You think Mediums were the right tools? I beg to differ. The Medium was only a small version of a Heavy with the same inaccuracy. 2TAF's Mediums were notoriously inaccurate, destroying vast areas of housing around all of the bridges they did take down - the Dutch were particularly scathing, and Dutchmen I've spoken to said whenever they saw an Allied medium they'd dive for cover. I guess you know that Horrocks, OC XXX Corps, banned the Mediums after they had twice bombed his troops in Operation Veritable.

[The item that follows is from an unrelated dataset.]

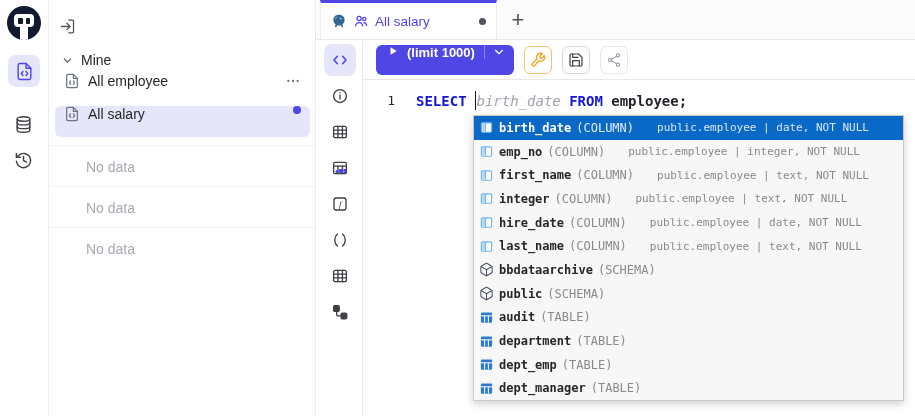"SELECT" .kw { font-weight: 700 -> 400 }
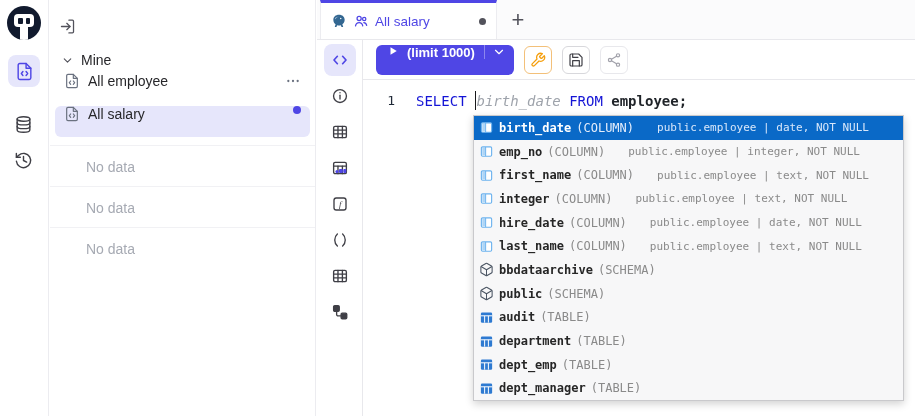"FROM" span.kw { text: FROM -> TABLE }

The problem of the Typhoon was its vulnerable engine. The great Eric Roberts, CO 609 Squadron, was brought down by a solitary MG42 on the barge he was attacking on March 9, 1945. He had been given the OK to attack the barge by Johnny Baldwin, who was present, ironically because there was no FLAK; defended targets had been placed out of bounds in order to cut down the pilot loss rate. The only possible conclusion is that the Typhoon was not fit for purpose. It can be said with a certainty that no Il-2 could not be brought down by an MG42.

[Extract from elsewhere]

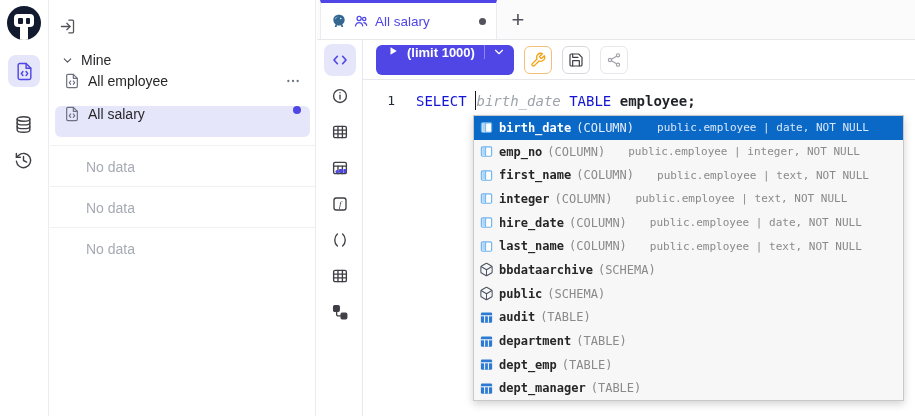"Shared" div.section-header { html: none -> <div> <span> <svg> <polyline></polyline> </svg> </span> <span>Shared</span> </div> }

There was no FLAK at Hillman. But even if there had been, a non-frivolous 2TAF under Army control, would have devised a drill for neutralising FLAK before sending in the Vengeance dive-bombers. These were, in any case, less vulnerable than Typhoons to FLAK.

The question to be answered is why 2TAF chose the Typhoon and Spitfire for CAS. I suggest the reasons were both psychological and philosophical. The psychological problem resulted from the trauma of 1939/40 when the cream of the strategic bomber crews were killed in daylight when flying Wellingtons in the Heligoland Bight and Battles against the Meuse bridges. They said never again, and took to the night. When they had to destroy the Wesel bridges, they passed the parcel to the Heavies. The RAF's philosophical problem was due to the teaching of Trenchard that air power was unique in that it could succeed without needing to engage the enemy's main force. Instead it would attack the enemy's means of production. When ordered to accompany the Army or be broken up, the RAF, like the tanks, grasped at the panacea of mobility; a 400mph Typhoon would survive where a 250mph Battle could not (a 30mph cruiser tank would survive where a 12mph Infantry tank could not). When the Typhoon loss rate from FLAK reached an unacceptable level, 2TAF simply withdrew the Typhoon and Spitfire from defended targets.

Concerning the Typhoon's claims against 21 Panzer Division on D-Day, I would question that Typhoons dive-bombed (sic) tanks and left two in flames and four others smoking. Such claims (eg around Mortain in July), when investigated by Operational Research teams, were almost always reduced and the destruction ascribed to anti-tank guns.